(Collected data entries)
★ ★ ★
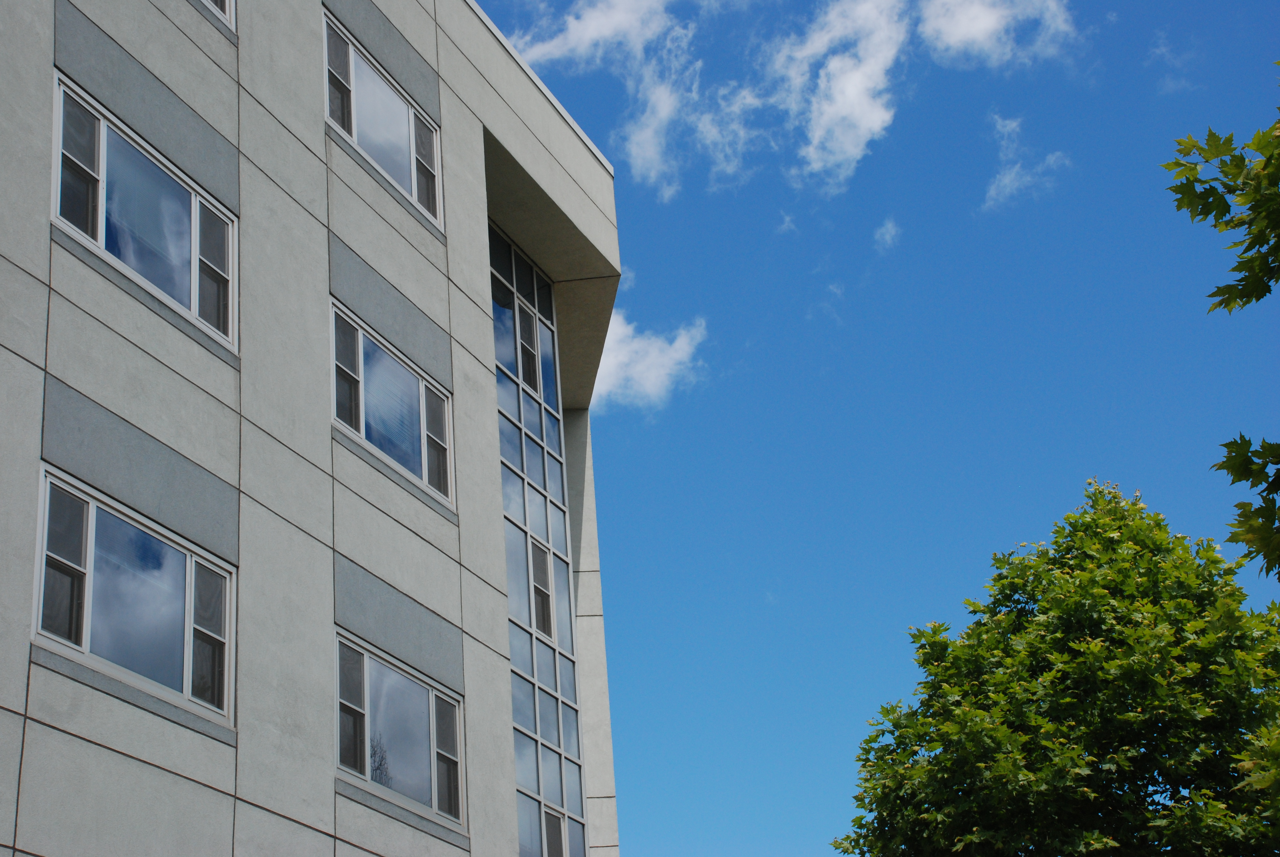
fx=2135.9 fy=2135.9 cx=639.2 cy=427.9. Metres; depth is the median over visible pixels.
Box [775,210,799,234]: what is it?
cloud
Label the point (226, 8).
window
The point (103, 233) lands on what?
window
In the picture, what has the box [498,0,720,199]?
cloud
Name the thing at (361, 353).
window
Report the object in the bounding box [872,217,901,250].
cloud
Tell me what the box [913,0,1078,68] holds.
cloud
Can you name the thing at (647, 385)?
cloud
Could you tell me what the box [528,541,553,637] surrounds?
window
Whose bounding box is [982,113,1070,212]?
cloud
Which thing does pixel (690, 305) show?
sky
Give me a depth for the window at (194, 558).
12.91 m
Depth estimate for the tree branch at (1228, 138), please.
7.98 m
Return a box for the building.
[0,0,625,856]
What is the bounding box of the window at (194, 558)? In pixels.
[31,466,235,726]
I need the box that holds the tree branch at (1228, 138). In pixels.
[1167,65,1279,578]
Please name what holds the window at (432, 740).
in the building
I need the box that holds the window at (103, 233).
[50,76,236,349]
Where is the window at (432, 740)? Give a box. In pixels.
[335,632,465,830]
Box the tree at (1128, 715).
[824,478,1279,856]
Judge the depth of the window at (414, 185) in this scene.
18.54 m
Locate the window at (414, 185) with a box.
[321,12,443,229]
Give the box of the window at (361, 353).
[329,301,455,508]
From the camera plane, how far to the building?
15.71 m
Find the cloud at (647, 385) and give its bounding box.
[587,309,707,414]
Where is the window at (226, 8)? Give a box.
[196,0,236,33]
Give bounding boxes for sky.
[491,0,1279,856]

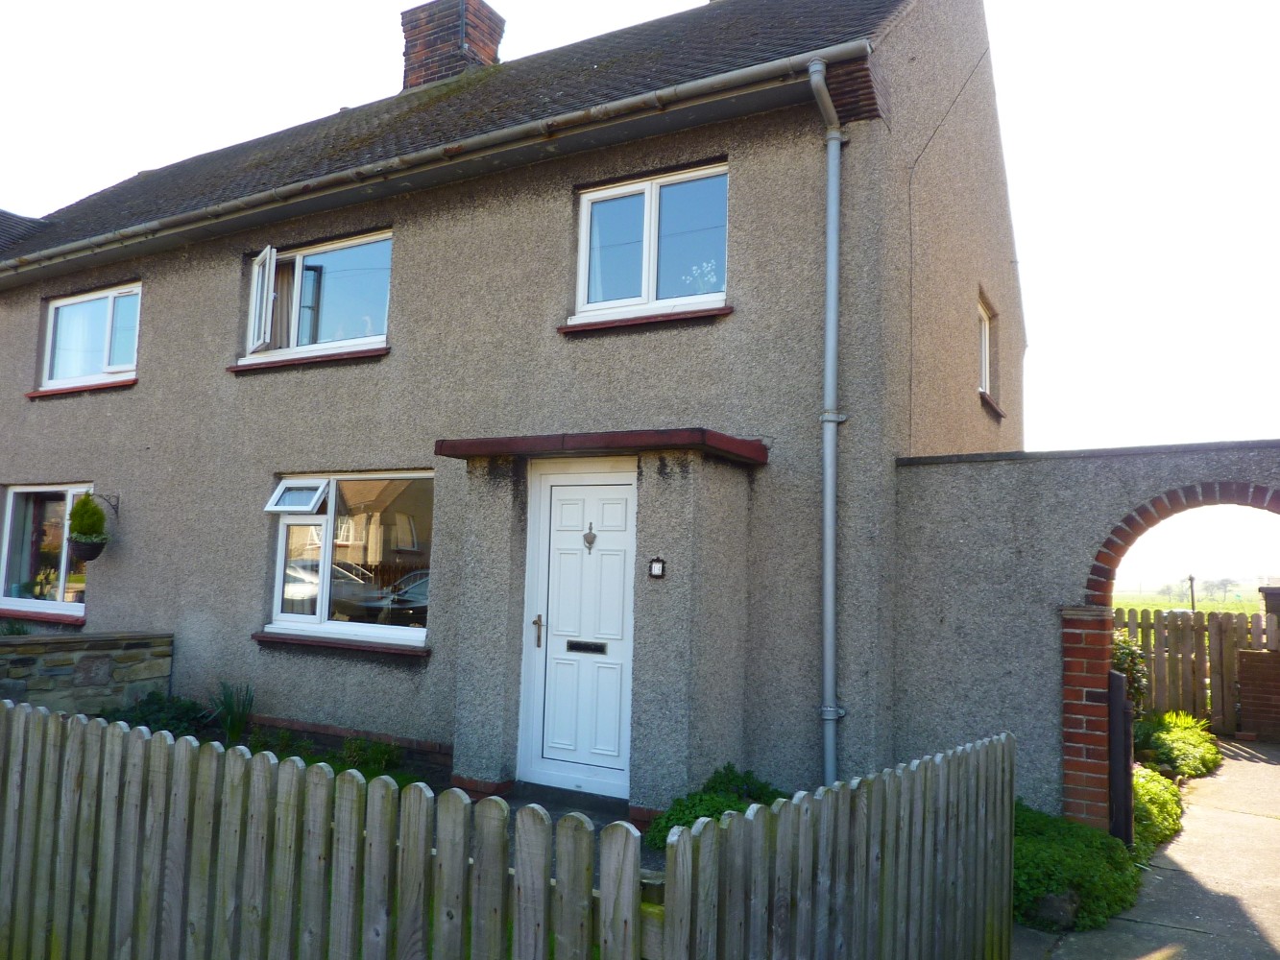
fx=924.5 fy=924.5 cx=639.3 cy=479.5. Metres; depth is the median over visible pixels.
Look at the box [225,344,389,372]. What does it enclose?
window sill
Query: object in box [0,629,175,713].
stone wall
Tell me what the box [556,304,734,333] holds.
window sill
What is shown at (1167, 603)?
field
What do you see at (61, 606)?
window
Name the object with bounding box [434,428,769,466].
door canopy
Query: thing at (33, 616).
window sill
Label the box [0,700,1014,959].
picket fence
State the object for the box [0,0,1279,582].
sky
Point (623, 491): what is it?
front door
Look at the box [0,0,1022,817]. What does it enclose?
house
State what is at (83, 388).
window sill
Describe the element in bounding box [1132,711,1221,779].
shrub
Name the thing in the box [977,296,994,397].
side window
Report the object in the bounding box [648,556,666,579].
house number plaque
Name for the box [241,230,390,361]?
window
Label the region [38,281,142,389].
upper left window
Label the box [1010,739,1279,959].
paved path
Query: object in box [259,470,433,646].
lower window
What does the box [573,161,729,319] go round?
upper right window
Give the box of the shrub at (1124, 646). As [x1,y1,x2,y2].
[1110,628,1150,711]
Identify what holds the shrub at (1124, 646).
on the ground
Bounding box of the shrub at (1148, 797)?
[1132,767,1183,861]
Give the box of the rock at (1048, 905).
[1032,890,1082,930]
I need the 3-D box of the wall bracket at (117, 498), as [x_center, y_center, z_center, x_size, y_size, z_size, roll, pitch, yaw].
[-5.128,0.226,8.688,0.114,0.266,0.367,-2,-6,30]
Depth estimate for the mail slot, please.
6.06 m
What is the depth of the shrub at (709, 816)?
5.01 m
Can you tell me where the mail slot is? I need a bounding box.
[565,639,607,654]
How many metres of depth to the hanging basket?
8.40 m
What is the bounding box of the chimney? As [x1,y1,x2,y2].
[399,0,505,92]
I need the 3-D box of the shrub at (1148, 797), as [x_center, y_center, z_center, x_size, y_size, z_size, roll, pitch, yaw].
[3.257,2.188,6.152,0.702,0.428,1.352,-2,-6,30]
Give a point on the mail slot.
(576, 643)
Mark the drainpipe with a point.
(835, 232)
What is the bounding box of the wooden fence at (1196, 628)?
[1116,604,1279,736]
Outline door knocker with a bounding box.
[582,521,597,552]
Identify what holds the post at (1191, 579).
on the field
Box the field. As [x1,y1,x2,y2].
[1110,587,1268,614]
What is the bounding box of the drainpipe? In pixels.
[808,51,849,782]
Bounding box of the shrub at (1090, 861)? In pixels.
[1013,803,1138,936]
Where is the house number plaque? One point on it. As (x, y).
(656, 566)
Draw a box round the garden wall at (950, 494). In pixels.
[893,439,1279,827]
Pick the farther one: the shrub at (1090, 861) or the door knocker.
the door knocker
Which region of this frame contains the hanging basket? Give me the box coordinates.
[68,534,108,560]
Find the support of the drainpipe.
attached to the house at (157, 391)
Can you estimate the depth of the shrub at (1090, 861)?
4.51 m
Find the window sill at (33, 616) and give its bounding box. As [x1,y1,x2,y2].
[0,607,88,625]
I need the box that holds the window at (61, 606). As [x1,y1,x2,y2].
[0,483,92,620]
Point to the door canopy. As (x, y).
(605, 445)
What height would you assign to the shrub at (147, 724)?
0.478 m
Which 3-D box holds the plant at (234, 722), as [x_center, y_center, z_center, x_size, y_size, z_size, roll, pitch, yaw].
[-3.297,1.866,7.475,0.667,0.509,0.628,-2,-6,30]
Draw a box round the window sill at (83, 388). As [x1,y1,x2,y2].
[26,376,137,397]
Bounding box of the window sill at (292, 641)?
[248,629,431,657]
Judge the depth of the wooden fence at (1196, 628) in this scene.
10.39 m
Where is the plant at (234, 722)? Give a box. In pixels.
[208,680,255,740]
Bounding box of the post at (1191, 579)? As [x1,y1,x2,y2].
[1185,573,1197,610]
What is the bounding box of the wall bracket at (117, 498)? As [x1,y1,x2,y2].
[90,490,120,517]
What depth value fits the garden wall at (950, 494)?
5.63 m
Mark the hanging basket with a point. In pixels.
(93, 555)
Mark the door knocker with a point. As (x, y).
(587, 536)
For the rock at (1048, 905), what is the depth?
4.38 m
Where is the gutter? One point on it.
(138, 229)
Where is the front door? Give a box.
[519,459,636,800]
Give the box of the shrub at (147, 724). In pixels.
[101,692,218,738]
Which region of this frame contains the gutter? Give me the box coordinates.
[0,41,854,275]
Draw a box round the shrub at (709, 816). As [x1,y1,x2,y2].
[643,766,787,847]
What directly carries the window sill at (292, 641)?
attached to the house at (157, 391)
★ ★ ★
TASK TO COMPLETE =>
Find all the lines with "over" in the data and copy them.

YOUR SOLUTION =>
fx=2135.9 fy=2135.9 cx=639.2 cy=427.9. Metres; depth is the median over visible pixels.
fx=924.5 fy=924.5 cx=639.3 cy=479.5. Metres; depth is the median over visible pixels.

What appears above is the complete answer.